Exactly, for example the path: WAN -> veth0 -> bridge{veth1,eth0,wlan0}
passes through the veth0 queue which can be set to the same rate as the WAN download, for shaping purposes.... but
wlan0 -> eth0 or eth0->wlan0 would go at full speed.
Any packet going say eth0 -> WAN or wlan0 -> WAN would go through the WAN exit queue, thereby shaping the upload
On the other hand, if you have a wired router, say eth1 on WAN and eth0 as LAN, with an AP connected as a cable... then
eth1 -> eth0
goes through the eth0 output queue and eth0 > WAN goes through the eth1 output queue, since these are the only ways traffic can travel, it fully shapes the WAN to use these two.
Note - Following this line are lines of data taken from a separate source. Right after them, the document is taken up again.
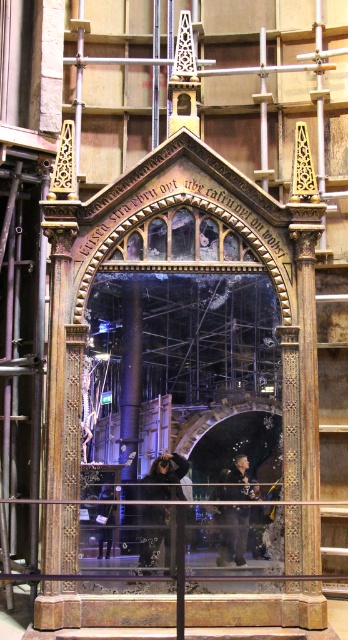
You are an actor preparing to walk through the archway in the scene. You see a black fabric construction worker at center and a black leather jacket at lower center. Which object takes up more space in the image?

The black leather jacket at lower center takes up more space in the image because the black fabric construction worker at center occupies less space than it.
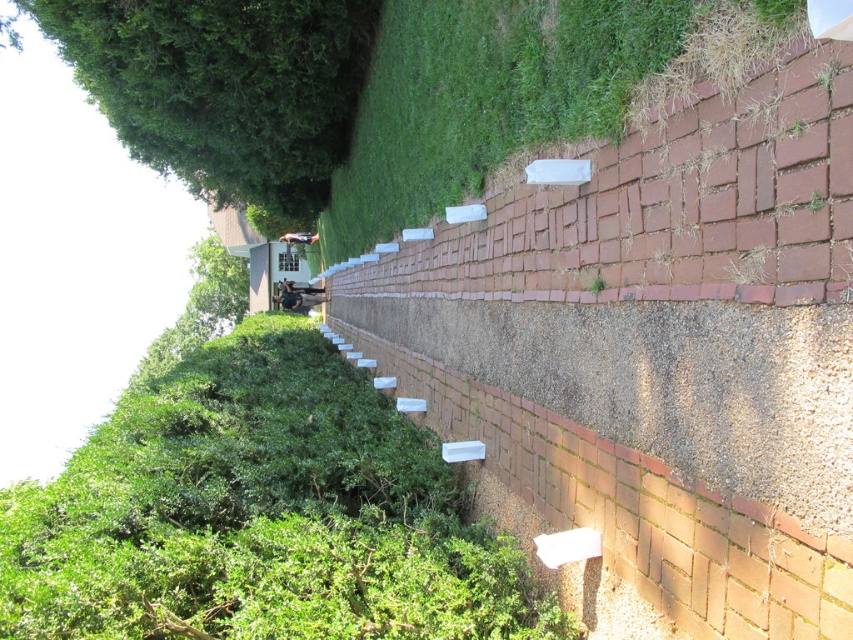
You are standing at the entrance of the pathway and want to walk towards the point that is closer to you. Which point should you head towards, point (418, 225) or point (299, 301)?

You should head towards point (418, 225) because it is closer to the viewer than point (299, 301) according to the description.

You are standing at the point marked by the coordinates point (521, 92), which is in the center of the image. Looking around, you see a brick wall on one side and lush greenery on the other. Which direction should you walk to reach the green grass at center?

The point 0.144, 013 marks green grass at center, so you are already standing on the green grass at center. There is no need to walk further in any direction.

You are standing on the pathway bordered by a brick wall and greenery. You see the green grass at center and the dark gray fabric man at center. Which object takes up more space in the scene?

The green grass at center takes up more space in the scene because it is larger in size than the dark gray fabric man at center.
What gets tricky is if you have say a LAN and a GUEST network... now anything inbound on WAN could go out either LAN or GUEST... which makes your life hard.
The only way to solve that is to use a veth and a separate namespace... You can put the true WAN bridged to the veth0 in the other namespace, and keep the veth1 as your "apparent WAN" in the main namespace...
bridge{eth1,veth0} in namespace "prewan"
veth1 is your WAN in regular namespace....
you put shapers on veth0 and veth1 before you push veth0 into the other namespace and form the bridge...
but I don't think OpenWrt supports namespaces by default? at least it didn't a year ago or so.